Superjunk: Watchmen Goes Full-Frontal
BY Ben Walters
March 06 2009 1:00 AM ET

Alan Moore and Dave
Gibbons' 12-part miniseries, published from 1986 to 1987, was a
bravura pastiche of superhero lore, highlighted by the
costumes: Their fetishistic potential was explicitly
acknowledged, there were jokes about how silly they looked on
aging vigilantes, and it was an index of the gulf between
mankind and the series' equivalent of
Superman --
a bright blue, godlike character called Dr. Manhattan -- that,
half the time, he didn't bother with a costume at all. Here he
was, subtext made flesh: the funny books' first balls-out hero.
To paraphrase one of the series' iconic lines, the superman
exists, and he's hung. What gay reader wouldn't pinch
himself?
Zack Snyder's feature
adaptation of
Watchmen
is, in most respects, a devotedly faithful translation of Moore
and Gibbons' series. As such, it often plays as a case study in
the pitfalls of simply grafting a story from one medium to
another. Things that were interesting or shocking in a comic
book context, such as sex scenes, come across as banal or
kitschy by big screen standards. Dr. Manhattan's nudity,
however, is one loyally preserved aspect that totally retains
its frisson: there he is, played by a CGI'd Billy Crudup, buck
naked for minutes at a time, big blue superjunk swinging free.

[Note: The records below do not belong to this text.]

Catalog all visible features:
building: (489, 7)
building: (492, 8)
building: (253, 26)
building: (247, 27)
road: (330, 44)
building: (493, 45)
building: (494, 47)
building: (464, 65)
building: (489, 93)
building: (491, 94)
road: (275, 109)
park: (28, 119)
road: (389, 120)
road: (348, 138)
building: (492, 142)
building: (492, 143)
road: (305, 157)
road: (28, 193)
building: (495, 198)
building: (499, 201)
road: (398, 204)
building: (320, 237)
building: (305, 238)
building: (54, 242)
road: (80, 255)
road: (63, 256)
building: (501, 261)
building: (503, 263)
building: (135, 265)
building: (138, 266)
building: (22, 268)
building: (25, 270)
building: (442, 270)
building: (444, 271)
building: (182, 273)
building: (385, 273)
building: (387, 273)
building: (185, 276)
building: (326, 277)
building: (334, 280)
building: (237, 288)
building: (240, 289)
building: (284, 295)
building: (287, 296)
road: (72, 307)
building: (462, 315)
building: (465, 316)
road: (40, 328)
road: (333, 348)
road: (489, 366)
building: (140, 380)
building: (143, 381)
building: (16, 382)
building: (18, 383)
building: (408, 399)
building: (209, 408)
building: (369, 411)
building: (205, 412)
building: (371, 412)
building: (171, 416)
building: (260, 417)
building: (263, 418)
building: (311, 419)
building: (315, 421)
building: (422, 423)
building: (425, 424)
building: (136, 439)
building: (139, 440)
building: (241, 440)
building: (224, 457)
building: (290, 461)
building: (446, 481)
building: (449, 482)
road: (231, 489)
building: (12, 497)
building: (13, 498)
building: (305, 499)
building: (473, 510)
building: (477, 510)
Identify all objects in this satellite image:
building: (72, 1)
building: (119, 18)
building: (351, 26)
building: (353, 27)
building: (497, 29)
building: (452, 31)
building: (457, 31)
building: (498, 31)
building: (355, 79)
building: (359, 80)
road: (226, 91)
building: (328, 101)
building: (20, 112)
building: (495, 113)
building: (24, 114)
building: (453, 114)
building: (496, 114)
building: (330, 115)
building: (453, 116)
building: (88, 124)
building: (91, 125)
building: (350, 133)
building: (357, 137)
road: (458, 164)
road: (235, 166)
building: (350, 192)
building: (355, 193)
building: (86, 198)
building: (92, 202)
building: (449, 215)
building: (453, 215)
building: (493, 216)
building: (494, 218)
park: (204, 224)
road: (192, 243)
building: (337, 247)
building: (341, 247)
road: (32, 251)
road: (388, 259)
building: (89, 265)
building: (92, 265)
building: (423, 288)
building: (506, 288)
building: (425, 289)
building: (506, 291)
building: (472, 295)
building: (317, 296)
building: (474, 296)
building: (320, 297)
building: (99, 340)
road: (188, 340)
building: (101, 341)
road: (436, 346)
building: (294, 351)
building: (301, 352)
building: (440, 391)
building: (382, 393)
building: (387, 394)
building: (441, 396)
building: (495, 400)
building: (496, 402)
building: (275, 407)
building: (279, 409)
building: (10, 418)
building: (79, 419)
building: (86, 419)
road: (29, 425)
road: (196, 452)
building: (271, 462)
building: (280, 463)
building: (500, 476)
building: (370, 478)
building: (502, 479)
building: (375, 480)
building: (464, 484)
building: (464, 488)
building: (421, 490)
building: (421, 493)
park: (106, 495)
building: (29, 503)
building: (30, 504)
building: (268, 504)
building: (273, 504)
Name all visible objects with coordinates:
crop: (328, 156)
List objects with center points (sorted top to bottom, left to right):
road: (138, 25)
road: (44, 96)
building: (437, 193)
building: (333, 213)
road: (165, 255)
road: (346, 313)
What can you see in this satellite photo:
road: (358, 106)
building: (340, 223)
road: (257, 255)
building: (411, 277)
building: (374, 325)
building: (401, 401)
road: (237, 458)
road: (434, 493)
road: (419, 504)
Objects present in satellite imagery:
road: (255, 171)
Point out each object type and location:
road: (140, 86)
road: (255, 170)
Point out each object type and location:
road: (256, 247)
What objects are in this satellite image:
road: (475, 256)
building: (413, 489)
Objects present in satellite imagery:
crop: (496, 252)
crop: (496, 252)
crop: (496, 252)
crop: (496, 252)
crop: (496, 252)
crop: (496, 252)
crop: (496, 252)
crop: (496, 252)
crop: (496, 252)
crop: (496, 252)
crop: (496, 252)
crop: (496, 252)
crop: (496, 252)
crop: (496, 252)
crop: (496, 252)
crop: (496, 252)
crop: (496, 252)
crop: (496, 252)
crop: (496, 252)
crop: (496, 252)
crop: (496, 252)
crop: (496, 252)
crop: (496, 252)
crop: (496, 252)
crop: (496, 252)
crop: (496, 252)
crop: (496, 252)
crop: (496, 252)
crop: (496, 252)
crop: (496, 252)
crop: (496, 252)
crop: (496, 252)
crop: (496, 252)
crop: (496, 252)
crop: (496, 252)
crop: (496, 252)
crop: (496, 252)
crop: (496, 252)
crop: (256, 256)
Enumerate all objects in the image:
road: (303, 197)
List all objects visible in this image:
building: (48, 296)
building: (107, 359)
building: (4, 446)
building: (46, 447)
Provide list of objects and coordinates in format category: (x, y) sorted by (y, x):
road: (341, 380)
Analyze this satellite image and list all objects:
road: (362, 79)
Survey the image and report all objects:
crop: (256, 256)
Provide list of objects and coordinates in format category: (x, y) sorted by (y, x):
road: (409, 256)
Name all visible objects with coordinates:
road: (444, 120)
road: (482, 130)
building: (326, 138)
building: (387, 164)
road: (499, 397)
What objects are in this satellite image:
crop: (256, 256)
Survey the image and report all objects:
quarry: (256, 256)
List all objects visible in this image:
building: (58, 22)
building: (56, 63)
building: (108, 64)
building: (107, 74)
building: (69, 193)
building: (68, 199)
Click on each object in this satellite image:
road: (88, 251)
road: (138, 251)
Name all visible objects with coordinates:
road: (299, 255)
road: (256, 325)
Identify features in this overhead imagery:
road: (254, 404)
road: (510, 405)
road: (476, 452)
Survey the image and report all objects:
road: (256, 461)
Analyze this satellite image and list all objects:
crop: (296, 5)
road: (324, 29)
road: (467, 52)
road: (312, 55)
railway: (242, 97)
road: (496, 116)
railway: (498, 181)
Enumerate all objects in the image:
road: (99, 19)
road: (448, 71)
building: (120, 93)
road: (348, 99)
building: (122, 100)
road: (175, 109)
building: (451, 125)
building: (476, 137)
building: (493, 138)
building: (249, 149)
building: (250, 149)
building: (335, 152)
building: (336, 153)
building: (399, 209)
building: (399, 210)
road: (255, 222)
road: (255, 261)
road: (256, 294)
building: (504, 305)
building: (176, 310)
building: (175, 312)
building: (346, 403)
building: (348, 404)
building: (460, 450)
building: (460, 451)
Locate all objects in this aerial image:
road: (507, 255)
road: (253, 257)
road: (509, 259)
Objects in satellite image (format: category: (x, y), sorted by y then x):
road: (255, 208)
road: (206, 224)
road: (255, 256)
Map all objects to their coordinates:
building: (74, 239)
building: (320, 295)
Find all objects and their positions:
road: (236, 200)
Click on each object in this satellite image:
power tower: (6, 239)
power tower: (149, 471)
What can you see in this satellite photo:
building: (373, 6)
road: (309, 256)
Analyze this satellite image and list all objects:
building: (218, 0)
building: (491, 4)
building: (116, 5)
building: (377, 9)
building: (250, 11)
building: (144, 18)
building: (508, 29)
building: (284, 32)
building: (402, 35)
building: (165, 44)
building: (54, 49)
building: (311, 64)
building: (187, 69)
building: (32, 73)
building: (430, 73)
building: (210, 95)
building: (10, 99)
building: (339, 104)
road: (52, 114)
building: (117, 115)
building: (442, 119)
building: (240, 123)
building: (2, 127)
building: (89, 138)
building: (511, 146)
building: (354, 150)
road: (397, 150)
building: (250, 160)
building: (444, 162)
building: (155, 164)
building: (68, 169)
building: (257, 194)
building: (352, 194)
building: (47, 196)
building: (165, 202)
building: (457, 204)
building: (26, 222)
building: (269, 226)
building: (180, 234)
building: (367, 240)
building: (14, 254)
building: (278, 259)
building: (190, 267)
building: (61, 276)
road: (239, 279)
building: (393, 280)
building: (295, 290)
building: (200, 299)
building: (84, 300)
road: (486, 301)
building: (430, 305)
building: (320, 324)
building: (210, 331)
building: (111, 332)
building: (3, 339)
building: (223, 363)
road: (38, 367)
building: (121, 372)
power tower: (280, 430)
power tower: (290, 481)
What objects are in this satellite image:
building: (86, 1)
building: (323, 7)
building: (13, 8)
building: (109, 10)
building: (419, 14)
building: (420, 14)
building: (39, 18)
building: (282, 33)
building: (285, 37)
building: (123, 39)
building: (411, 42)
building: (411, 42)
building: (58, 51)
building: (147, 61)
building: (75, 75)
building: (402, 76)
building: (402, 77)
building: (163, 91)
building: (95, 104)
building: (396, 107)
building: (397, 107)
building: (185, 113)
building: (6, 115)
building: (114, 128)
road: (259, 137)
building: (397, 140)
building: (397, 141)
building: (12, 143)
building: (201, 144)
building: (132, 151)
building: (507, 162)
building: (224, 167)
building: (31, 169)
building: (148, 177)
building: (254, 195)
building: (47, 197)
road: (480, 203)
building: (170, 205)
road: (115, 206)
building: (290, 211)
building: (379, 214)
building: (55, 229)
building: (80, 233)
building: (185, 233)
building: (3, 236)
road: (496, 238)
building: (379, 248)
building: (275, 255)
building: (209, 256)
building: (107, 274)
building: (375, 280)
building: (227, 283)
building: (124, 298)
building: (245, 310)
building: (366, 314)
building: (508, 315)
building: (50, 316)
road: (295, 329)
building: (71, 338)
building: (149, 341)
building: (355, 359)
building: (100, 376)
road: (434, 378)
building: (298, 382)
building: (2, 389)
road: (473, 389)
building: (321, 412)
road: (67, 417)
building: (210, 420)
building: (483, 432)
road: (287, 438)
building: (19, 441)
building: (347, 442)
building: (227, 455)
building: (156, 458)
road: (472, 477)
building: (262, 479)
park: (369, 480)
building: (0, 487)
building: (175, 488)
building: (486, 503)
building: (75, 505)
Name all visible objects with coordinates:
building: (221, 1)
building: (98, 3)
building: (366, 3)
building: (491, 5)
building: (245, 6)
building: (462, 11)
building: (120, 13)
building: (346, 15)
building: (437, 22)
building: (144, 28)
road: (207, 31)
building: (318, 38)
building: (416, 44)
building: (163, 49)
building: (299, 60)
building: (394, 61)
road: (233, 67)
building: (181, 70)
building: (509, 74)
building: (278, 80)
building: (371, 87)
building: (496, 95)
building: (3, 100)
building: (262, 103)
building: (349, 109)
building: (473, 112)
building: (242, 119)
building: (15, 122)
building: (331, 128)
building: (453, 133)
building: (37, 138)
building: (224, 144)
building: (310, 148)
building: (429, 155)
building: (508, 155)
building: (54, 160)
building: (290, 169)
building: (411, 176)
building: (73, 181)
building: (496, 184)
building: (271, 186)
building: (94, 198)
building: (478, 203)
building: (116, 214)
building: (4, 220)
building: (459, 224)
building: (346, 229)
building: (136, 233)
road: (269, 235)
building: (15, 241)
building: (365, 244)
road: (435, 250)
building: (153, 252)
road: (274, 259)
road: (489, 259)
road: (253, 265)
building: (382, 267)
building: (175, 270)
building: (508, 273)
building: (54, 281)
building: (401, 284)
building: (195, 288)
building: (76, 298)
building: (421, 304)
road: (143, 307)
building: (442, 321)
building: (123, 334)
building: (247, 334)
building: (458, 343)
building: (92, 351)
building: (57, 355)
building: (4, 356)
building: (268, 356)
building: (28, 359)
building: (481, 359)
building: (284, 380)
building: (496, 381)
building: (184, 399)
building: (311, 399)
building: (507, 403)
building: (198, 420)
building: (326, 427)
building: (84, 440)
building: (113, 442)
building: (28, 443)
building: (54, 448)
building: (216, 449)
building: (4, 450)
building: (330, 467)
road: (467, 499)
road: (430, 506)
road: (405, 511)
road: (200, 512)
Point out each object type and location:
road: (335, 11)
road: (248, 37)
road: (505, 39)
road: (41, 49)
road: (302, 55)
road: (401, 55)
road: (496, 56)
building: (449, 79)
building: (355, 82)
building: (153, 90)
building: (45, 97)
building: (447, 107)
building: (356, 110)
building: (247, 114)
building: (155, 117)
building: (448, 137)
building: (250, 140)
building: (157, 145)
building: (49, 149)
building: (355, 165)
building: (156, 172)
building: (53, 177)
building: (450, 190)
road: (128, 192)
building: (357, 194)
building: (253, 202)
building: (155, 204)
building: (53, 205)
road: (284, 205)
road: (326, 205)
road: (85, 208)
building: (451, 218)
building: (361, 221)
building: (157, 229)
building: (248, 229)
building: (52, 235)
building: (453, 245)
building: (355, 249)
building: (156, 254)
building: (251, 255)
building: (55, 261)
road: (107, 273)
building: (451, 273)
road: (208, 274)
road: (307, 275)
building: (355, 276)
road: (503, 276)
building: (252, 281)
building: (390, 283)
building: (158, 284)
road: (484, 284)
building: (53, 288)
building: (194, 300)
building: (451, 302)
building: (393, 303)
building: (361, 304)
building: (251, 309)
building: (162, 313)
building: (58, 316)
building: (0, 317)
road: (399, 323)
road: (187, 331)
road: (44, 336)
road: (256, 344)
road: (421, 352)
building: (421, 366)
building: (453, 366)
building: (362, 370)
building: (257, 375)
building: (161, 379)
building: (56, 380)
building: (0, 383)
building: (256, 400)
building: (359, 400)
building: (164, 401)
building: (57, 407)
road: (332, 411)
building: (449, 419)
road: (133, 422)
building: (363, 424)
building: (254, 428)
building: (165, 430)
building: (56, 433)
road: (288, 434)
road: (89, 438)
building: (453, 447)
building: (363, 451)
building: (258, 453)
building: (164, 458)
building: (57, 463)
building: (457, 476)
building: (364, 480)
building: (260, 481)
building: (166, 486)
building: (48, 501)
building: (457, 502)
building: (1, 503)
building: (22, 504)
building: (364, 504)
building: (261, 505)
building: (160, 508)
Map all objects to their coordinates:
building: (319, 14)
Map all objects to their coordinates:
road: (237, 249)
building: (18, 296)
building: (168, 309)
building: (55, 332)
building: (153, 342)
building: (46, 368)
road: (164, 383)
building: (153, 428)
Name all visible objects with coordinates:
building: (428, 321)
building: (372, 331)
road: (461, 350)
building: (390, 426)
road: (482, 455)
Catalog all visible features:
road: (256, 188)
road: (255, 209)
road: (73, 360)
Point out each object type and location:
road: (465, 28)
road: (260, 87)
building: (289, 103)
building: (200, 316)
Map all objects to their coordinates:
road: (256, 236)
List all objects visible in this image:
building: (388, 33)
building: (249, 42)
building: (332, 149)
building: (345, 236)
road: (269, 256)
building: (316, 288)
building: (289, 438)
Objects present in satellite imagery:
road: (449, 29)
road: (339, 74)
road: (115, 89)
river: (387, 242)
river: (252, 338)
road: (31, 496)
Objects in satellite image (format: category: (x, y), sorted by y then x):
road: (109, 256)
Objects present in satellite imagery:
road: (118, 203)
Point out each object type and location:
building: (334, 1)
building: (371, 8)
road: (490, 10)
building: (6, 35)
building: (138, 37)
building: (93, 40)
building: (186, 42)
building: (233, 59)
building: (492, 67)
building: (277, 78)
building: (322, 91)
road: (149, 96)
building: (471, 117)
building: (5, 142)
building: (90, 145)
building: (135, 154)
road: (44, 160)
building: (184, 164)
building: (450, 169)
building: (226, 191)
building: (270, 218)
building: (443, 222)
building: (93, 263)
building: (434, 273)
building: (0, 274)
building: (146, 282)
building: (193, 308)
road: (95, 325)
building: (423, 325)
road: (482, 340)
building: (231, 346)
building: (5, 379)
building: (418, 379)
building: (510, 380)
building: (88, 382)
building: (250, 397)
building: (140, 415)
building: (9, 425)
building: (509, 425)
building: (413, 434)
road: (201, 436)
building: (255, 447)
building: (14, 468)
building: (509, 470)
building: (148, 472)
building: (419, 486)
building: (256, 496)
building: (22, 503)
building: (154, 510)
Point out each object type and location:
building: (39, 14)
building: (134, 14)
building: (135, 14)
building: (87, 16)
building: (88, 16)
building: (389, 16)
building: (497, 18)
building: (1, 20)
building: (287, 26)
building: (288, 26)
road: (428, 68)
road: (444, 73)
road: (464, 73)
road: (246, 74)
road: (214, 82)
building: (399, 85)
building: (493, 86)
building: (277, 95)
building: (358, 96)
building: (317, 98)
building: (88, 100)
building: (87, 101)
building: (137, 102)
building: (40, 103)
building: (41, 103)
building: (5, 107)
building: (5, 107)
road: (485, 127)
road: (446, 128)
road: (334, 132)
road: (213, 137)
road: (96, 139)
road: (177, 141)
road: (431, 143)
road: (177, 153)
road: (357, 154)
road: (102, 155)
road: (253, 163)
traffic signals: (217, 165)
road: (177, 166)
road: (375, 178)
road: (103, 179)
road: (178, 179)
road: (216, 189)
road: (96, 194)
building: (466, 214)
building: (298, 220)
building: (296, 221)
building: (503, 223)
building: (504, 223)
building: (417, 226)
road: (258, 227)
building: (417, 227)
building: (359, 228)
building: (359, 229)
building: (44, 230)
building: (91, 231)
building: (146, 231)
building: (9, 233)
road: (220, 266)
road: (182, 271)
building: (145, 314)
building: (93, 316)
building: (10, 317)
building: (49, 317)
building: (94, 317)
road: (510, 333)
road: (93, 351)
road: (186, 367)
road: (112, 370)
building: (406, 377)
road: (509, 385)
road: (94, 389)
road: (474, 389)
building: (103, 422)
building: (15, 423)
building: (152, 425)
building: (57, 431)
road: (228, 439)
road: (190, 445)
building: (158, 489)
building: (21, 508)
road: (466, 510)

What gay viewer won't pinch himself?
Of course, it's far
from the first superhero movie with serious mo-appreciation
potential. Joel Schumacher's
Batman Forever
and
Batman & Robin
, although terrible films, could hardly have been more
blatantly gay in their use of nipple-clad, butt-crack-flaunting
costumes and single-entendre banter. The persecution of mutants
in Bryan Singer's
X-Men
movies, meanwhile, could easily be parsed as analogous to
homophobic (or indeed other kinds of) bigotry. Schumacher and
Singer are both out gay men; Snyder might be a married father
of six, but his appreciation for the heroically nude male form
was amply illustrated in his last picture,
300
(not to mention
widely spoofed). In fact, he seems to like a hot bod, even at the expense of
the story: in Moore and Gibbons' comic, the Batman-like Nite
Owl has some serious middle-age spread going on, but the
character played by Patrick Wilson in the movie seems to find
time to hit the gym, even if he can't always get it up.